The claim, estimated to be worth more than 1 billion pounds ($1.24 billion), was filed at the Competition Appeal Tribunal (CAT) on Monday, US law firm Scott + Scott said.
JP Morgan, RBS, UBS, Barclays and Citi declined to comment.
Some of the world's biggest investment banks have already paid more than a combined $11 billion in fines to settle US, British and European regulatory allegations that traders rigged the currency markets.
Litigators have long hoped to replicate in Britain the success of US class action claims against banks, including Goldman Sachs, HSBC and Barclays, that have resulted $2.3 billion in settlements for big investors.
In May the European Union fined five banks a combined 1.07 billion euros ($1.19 billion) for forex rigging through cartels of traders known as "Essex Express" and "Three Way Banana Split".

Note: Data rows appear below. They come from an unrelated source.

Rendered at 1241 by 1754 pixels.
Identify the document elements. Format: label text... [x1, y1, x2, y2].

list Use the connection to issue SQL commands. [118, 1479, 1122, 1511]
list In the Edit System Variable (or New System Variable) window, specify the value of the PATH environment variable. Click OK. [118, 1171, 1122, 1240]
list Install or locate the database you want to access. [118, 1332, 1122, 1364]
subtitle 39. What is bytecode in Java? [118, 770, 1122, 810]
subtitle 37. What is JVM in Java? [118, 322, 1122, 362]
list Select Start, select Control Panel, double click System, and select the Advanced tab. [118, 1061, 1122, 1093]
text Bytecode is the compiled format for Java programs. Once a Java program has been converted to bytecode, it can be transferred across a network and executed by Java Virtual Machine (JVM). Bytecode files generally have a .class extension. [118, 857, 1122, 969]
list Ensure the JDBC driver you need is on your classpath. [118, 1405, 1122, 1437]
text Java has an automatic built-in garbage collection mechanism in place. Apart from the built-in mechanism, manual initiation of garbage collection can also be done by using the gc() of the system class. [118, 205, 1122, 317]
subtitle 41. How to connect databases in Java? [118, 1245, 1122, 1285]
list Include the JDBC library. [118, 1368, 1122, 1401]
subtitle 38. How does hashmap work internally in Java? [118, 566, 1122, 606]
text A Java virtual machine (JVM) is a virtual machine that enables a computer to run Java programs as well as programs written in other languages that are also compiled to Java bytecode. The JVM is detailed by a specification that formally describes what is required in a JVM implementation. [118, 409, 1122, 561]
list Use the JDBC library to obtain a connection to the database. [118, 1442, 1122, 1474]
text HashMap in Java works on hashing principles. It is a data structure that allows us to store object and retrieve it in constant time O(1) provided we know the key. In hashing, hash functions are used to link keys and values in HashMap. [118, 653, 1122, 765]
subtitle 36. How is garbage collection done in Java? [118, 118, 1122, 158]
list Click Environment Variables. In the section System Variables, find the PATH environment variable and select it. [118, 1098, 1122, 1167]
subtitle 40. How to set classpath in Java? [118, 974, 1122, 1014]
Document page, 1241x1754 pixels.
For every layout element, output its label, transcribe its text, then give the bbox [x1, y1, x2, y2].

The lawsuit is being led by Michael O'Higgins, the former chairman of British watchdog the Pensions Regulator, and is being funded by litigation finance group Therium.
O'Higgins told Reuters the total value of the claim would depend on the number of forex trades executed in London for UK-domiciled units - which will be automatically included in the action - and the proportional impact of rate rigging on these.
Given the size of London's forex market, O'Higgins said the total value would likely exceed a billion pounds.
"Even on a relatively conservative assumption it's certainly a billion pounds and possibly several," O'Higgins said.
"Markets should be fair as well as free and in this case the markets weren't fair."
CLASS ACTION TEST
The "massive" action is a "perfect" case to be brought as a so-called opt-out collective class action for breaches of UK or European Union competition law, David Scott told Reuters.
"It is a very difficult case to put together individual damages which are significant enough," the Scott + Scott lawyer added.
Britain's Consumer Rights Act (CRA) in 2015 introduced "opt-out" class actions for breaches of British or EU competition law. In such cases, UK-based members of a defined group will automatically be bound into a legal action unless they opt out, saving on hefty advertising costs. Overseas-based claimants, however, will still have to actively sign up.
The regime is designed to offer a more effective route to compensation for consumers and businesses who fall victim to anti-competitive conduct and is overseen by the CAT.
Its first major test case -- a 14 billion pound claim against Mastercard for allegedly overcharging more than 45 million people in Britain over a 16-year period -- was blocked by the CAT in 2017, a decision that was overturned at the Court of Appeal and is set to be heard by the Supreme Court.
This wrangling has already delayed other class actions and some law firms have chosen a different legal route for offering pension funds, asset managers and other institutional investors the chance to hold banks to account.
Law firm Quinn Emanuel Urquhart & Sullivan in December filed a damages claim against six banks through London's commercial courts, which it said has already signed up some of the biggest institutional investors.